Imaging Other Neurotransmitters

Numerous postmortem studies indicate that cell numbers within the locus coeruleus (LC) – the primary source of norepinephrine (NE) in the brain – are significantly decreased in AD, as are levels of NET.[46,157,158] In a series of autoradiographic experiments using (S,S)-[18F]FMeNER-D, a novel PET ligand selective for NET, significant declines in NET densities were noted in the LC and thalamus of AD tissue sections, as compared with healthy controls.[159] These results suggest that NET levels stand as a potential biomarker for AD, and that the thalamus – as opposed to the LC, whose small size is problematic given the spatial resolution of current diagnostic PET scanners – may prove a suitable target for future in vivo PET studies using (S,S)-[18F]FMeNER-D.

Histaminergic receptors have been shown a role an important role in the modulation of learning, memory[160] and attention,[161] and are implicated in antiapoptopic pathyways[161] as well as in the mediation of neuroprotective effects at the level of the hippocampus.[162] In this respect, a PET study using [11C]doxepine, an H1 receptor ligand, showed reduced binding in temporal and frontal brain areas in AD patients, with receptor binding correlating with clinical severity, as measured using the MMSE.[47] These findings suggest that histaminergic disruption may contribute to the cognitive deficits seen in AD.

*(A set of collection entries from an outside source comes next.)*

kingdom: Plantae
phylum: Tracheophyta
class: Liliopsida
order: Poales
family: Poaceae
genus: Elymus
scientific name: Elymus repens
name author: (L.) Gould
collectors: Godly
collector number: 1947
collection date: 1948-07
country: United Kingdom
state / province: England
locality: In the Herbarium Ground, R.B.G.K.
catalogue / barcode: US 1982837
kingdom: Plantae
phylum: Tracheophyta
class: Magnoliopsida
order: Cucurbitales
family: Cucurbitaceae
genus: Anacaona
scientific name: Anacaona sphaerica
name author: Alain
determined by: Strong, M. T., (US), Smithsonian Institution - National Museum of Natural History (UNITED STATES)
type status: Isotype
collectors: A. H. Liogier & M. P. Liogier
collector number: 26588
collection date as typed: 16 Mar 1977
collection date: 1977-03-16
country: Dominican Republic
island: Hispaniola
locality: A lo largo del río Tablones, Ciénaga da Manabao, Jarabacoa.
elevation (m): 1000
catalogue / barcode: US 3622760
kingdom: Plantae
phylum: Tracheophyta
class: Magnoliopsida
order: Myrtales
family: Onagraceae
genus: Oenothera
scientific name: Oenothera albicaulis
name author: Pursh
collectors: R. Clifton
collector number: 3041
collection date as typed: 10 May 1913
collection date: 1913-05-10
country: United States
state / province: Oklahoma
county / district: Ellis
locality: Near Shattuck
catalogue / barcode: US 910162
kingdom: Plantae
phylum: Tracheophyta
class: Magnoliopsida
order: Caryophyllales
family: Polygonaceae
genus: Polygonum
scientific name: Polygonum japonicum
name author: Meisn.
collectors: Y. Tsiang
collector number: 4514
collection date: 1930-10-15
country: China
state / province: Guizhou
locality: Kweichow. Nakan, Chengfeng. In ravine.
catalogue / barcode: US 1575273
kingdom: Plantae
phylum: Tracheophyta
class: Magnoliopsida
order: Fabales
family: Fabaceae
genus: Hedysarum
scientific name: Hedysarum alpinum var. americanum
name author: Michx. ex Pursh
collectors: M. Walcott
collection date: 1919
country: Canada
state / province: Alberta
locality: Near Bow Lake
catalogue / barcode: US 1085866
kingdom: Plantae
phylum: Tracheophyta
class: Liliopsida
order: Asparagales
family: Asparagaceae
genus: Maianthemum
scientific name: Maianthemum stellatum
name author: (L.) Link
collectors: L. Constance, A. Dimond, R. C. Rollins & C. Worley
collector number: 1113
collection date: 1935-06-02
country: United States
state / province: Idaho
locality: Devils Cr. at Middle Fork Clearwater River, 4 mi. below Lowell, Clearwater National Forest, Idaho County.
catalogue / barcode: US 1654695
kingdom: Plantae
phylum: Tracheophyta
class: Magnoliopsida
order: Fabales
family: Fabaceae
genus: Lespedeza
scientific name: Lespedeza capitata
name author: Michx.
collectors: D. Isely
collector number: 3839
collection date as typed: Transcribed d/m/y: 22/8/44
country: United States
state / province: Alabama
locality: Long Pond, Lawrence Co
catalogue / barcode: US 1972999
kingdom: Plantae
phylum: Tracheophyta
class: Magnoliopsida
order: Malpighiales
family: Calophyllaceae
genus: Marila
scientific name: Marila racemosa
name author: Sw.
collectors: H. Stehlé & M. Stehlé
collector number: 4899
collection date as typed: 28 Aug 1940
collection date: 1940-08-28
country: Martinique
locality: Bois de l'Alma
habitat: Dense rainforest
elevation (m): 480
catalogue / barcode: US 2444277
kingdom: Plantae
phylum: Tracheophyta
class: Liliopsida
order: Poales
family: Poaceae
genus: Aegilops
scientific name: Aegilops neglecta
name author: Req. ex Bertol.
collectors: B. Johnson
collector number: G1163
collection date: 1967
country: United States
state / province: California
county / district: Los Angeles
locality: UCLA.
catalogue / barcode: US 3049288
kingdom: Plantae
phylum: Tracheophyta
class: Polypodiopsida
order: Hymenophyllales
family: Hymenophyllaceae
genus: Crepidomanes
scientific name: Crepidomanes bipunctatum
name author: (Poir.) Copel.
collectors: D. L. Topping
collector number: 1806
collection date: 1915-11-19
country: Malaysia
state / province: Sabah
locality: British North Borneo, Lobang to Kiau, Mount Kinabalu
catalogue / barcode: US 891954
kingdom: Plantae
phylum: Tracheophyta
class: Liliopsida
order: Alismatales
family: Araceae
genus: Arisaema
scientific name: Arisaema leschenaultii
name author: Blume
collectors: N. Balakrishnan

Interest likewise exists in the use of PET for studying the opioidergic system in AD given the putative modulatory role of the endogenous opioid system in behavior and cognition,[163] the observation that high doses of the opiate receptor antagonist naloxone produce cognitive impairment in normal subjects[164,165] and postmortem studies showing declines in opiate receptors in AD.[166,167] In vivo work aiming to further clarify the role of the opioidergic system in AD has shown declines in μ and -k receptor subtypes using [18F]fluoronaltrexone, a μ and -k receptor antagonist, with significant declines noted in the parietal, frontal and limbic cortices, but not in the temporal cortex.[168]

Finally, decreased density of the adenosine A1 receptor has been noted in postmortem autoradiographic and pathological studies using hippocampal AD tissue.[48,169–171] Citing the observation that despite considerable neuronal loss within the medial temporal cortex, patients with AD do no invariably exhibit medial temporal cortex hypometabolism following [18F]FDG PET,[64,172,173] Fukumitsu et al.[174] argued that [11C]MPDX, a tracer with affinity for the adenosine A1 receptor, may prove of use as a diagnostic biomarker in AD. An in vivo study using [18F]FDG PET and [11C]MPDX in a small sample of AD patients and healthy controls showed that while decreased retention of [11C]MPDX was observed in the temporal and medial temporal cortices, declines in [18F]FDG were noted only in the temporal cortex. As such, the authors proposed that [11C]MPDX, but not [18F]FDG, may prove sensitive to disrupted neuronal integrity within the performant path and its terminal, owing to it being a site characterized by high density of adenosine A1 receptors.[175]